— C’est le froid, me dit-il à voix basse.
Était-ce bien vrai ? Le certain, c’est que quand une vache ou un mouton qui se trouvaient dans les prairies que traversait notre chemin choquaient une pierre ou heurtaient une clôture, nous étions plus sensibles au froid ou au tremblement.
Enfin, nous entendîmes un bruit de pas dans le chemin qu’avait suivi Bob. Sans doute, c’était lui qui revenait ; c’était mon sort qui allait se décider.
Bob n’était pas seul.
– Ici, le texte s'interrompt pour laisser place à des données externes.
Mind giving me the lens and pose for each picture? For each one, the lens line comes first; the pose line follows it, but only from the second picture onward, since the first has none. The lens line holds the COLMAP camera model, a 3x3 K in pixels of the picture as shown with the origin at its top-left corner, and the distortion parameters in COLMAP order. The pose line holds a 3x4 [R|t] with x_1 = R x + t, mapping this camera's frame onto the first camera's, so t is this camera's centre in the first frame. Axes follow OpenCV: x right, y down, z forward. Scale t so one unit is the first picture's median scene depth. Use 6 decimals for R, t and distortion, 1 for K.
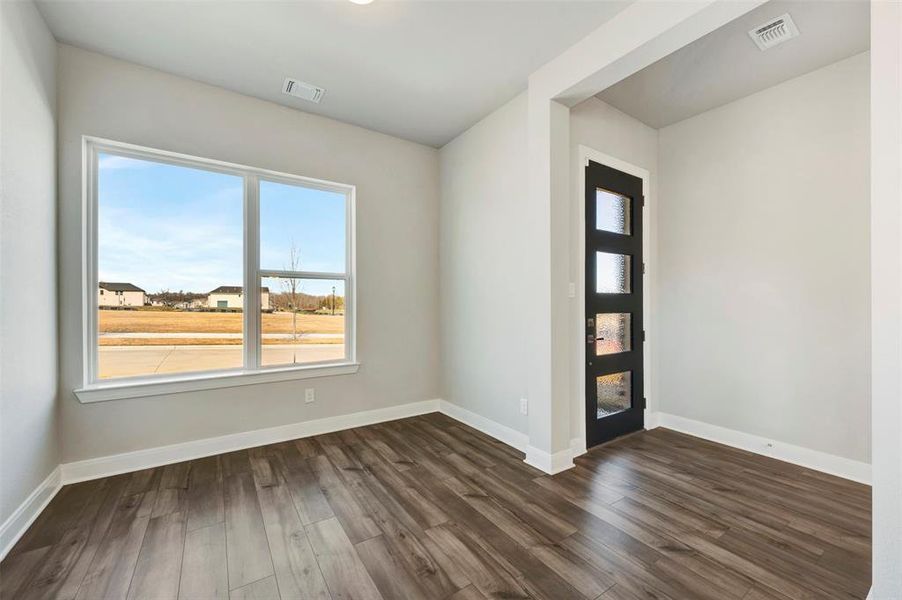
lens RADIAL K [[358.6, 0, 458.3], [0, 358.6, 305.3], [0, 0, 1]] dist [0.002617, -0.000543]
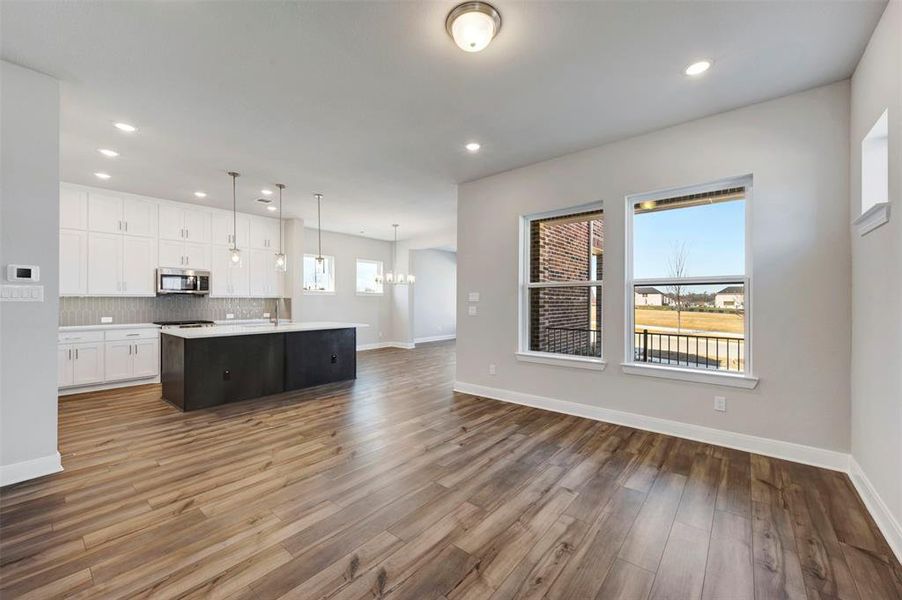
lens RADIAL K [[358.6, 0, 454.7], [0, 358.6, 296.9], [0, 0, 1]] dist [0.002617, -0.000543]
pose [[0.283757, -0.013710, -0.958798, 3.285892], [-0.009824, 0.999804, -0.017204, -0.002642], [0.958846, 0.014301, 0.283566, -0.559906]]
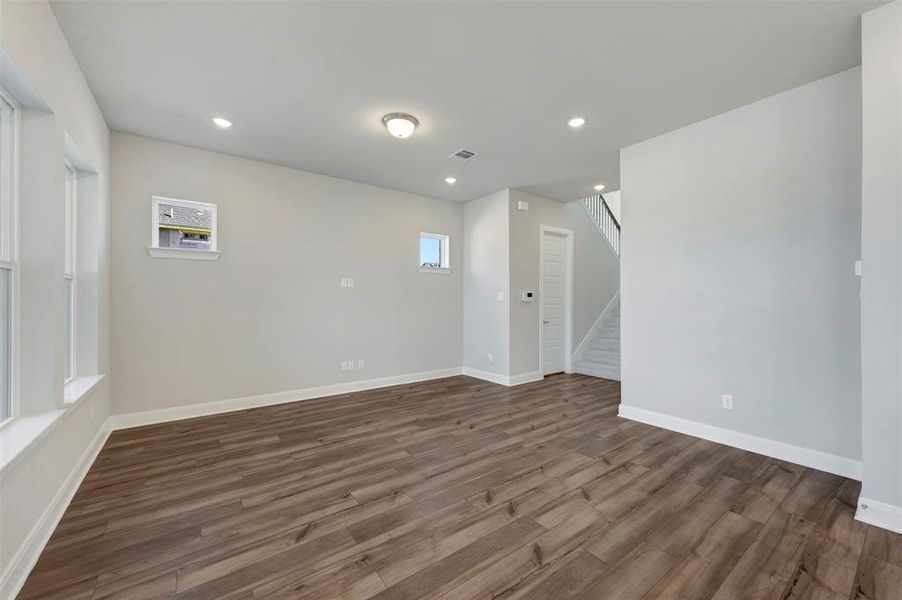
lens RADIAL K [[358.6, 0, 456.8], [0, 358.6, 297.5], [0, 0, 1]] dist [0.002617, -0.000543]
pose [[-0.057021, 0.004397, 0.998363, 1.401215], [0.011227, 0.999930, -0.003762, -0.009958], [-0.998310, 0.010994, -0.057066, -0.426967]]
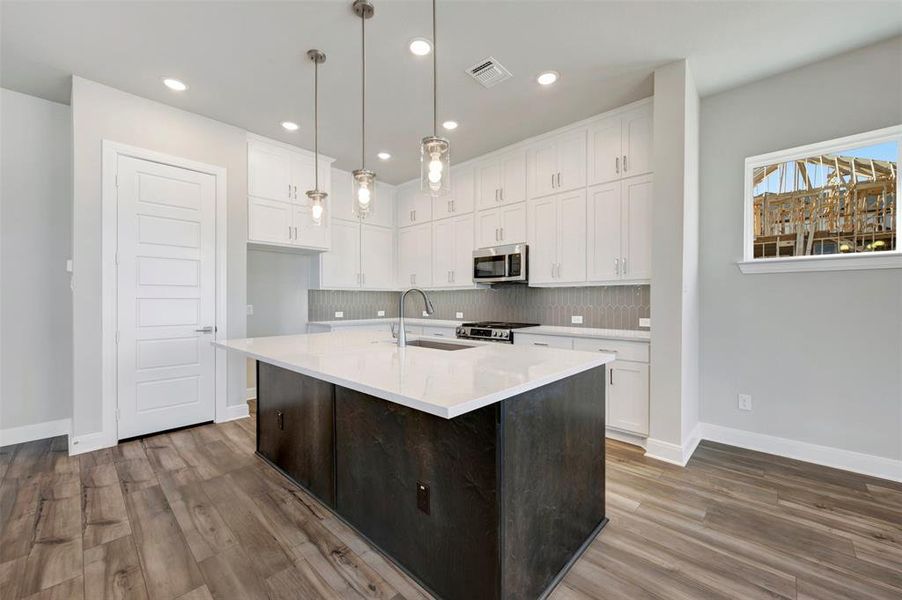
lens RADIAL K [[358.6, 0, 457.4], [0, 358.6, 302.7], [0, 0, 1]] dist [0.002617, -0.000543]
pose [[-0.974215, 0.000840, -0.225619, 1.292796], [-0.003642, 0.999804, 0.019450, 0.011428], [0.225591, 0.019770, -0.974021, -0.113915]]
Quand il s’approcha de nous, nous vîmes que quelqu’un l’accompagnait : c’était un homme vêtu d’une vareuse en toile cirée et coiffé d’un bonnet de laine.
— Voici mon frère, dit Bob ; il veut bien vous prendre à son bord ; il va vous conduire, et nous allons nous séparer, car il est inutile qu’on sache que je suis venu ici.
Je voulus remercier Bob, mais il me coupa la parole en me donnant une poignée de main :
— Ne parlons pas de ça, dit-il, il faut s’entr’aider, chacun son tour ; nous nous reverrons un jour ; je suis heureux d’avoir obligé Mattia.
Nous suivîmes le frère de Bob, et bientôt nous entrâmes dans les rues silencieuses de la ville, puis après quelques détours nous nous trouvâmes sur un quai, et le vent de la mer nous frappa au visage.
Sans rien dire, le frère de Bob nous désigna de la main un navire gréé en sloop ; nous comprîmes que c’était le sien ; en quelques minutes nous fûmes à bord ; alors il nous fit descendre dans une petite cabine.
— Je ne partirai que dans deux heures, dit-il, restez là et ne faites pas de bruit.